When employees make late premium payments

If the premium payment is more than 30 days late and you don't have an HR policy with a longer grace period, the FMLA doesn't require you to continue coverage.

However, before you end coverage, verify whether the benefit plan allows you to reinstate the employee's current coverage with no penalty immediately upon the employee’s return from FMLA leave.

If so, give the employee written notice that the payment wasn't received. This notice must be mailed to the employee at least 15 days before the coverage is scheduled to end. In it, specify the date that coverage will end if a payment isn't received. After the 15-day notice is given, you can end coverage retroactively to the date the premium was due if you have a policy for doing the same for other unpaid leaves. Without this kind of HR policy in place, you can end coverage at the end of the 30-day grace period as long as you’ve given the 15-day notice.

Job restoration upon return from leave

When an employee returns to work immediately after an FMLA leave ends, you must:

  • without penalty, reinstate all benefits that weren't continued during the leave; and
  • restore the employee to his or her original job or one with equivalent pay, benefits and other employment terms and conditions.

Benefits upon return: Benefits must be immediately reinstated at the same level as before the leave, without any qualifying requirements like waiting periods, pre-existing condition restrictions or medical underwriting. This is true even if the coverage lapsed because the employee failed to make required premium payments during the FMLA leave.

For pensions or retirement plans, unpaid FMLA leaves can’t be counted as a break that might affect vesting or participation.

Position requirements upon return: When an employee returns from an FMLA leave, you must restore the individual to an equivalent position. This is a position with the same pay, benefits and working conditions (including privileges, prerequisites and status), involving the same or substantially similar duties and responsibilities and requiring substantially equivalent skill, effort, responsibility and authority.

If the employee can't perform an essential job function because of a physical or mental condition (including the continuation of a serious health condition), he or she isn't entitled to be reinstated to the same or equivalent position under the FMLA. Keep in mind, though, that this situation may be covered by another federal law, namely, the Americans with Disabilities Act (ADA).

For information and technical assistance on the ADA, visit http://www.ada.gov/.

In the case of a highly-compensated "key" employee, you can deny job restoration if it would cause "substantial and grievous economic injury" to your operations. However, in order to do so, you must comply with certain notice requirements, including a notice at the time the key employee requests leave. For more information about key employees under the FMLA, please see the FMLA Regulations (29 CFR Sec.825).
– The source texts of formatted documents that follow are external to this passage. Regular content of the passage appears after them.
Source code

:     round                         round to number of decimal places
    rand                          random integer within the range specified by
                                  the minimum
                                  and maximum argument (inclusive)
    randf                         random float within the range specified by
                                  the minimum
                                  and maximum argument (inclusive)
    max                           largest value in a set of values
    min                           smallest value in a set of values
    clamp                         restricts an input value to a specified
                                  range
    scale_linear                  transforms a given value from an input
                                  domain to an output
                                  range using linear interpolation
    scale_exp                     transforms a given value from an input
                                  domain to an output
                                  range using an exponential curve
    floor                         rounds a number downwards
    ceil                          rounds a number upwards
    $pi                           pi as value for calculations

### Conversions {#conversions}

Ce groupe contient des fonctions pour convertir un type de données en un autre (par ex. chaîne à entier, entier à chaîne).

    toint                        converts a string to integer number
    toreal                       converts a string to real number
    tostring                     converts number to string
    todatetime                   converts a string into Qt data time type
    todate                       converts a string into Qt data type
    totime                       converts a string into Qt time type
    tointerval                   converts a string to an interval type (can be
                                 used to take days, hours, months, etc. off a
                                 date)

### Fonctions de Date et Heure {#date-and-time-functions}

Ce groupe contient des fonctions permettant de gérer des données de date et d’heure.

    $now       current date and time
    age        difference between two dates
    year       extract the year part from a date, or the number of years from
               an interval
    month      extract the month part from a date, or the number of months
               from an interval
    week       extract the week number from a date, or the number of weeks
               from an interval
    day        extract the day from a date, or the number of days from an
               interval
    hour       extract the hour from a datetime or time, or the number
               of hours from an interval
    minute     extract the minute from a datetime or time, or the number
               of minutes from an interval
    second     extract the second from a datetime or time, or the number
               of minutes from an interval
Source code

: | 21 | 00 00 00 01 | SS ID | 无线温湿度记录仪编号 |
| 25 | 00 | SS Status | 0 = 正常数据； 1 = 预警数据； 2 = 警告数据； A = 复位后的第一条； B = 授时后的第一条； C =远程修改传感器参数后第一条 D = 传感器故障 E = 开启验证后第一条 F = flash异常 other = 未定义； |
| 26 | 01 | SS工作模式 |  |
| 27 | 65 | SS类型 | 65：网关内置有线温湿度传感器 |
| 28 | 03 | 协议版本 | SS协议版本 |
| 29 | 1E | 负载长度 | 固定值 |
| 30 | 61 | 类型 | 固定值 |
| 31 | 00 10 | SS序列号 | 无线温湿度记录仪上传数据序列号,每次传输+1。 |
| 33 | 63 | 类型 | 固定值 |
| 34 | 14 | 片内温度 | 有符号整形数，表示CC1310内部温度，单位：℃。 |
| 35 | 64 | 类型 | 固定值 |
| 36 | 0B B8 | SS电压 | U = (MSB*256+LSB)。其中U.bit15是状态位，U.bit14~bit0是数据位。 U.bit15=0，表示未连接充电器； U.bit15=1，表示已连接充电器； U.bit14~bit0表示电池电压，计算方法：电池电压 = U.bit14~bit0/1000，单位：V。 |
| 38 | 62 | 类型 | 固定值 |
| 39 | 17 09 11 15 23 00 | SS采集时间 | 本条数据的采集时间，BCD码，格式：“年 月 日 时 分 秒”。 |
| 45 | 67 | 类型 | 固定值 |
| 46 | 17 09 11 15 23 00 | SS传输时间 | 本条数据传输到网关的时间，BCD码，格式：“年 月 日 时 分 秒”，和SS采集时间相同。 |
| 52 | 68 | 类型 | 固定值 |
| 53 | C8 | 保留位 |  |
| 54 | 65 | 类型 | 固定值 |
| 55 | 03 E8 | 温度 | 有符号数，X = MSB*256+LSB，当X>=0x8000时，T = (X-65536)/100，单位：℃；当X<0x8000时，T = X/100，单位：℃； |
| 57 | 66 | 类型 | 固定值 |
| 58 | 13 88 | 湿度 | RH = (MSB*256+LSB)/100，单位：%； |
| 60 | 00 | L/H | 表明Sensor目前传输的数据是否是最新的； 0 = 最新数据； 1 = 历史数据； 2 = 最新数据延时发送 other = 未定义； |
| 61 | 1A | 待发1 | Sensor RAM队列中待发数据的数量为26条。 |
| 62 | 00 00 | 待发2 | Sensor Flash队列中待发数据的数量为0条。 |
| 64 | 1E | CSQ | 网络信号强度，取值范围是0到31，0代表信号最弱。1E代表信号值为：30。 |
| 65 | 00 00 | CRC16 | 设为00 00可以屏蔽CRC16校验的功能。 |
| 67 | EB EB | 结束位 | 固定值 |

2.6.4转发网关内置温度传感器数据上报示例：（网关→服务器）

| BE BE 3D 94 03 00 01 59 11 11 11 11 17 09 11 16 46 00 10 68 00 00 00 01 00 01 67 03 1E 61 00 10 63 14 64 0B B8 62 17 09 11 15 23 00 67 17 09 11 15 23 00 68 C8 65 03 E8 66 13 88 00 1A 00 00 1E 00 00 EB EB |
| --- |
When employees don't return to work

If an employee gives you "unequivocal notice" of his or her intent not to return to work, your obligations under FMLA end. But as long as an employee expresses an interest in returning to work at the end of FMLA leave, you must continue benefits according to the FMLA.

This is true even if the employee also indicates that a return to work might not be possible.

If an employee doesn't return to work after using all available FMLA leave, you can recover health premiums you paid during the leave, except when the employee did not return to work for one of the following reasons:

  • the continuance, recurrence or onset of a serious health condition of the employee or a family member that would otherwise entitle the employee to FMLA leave; or
  • other circumstances beyond the employee's control.

If an employee doesn't return to work because of a serious health condition — either the employee's or a family member's — you can require medical certification. You can recover 100% of the health premium payments you made during the unpaid leave if:

  • the employee fails to provide certification within 30 days of your request for it; or
  • the reason the employee doesn't return to work isn't because of circumstances beyond the employee's control.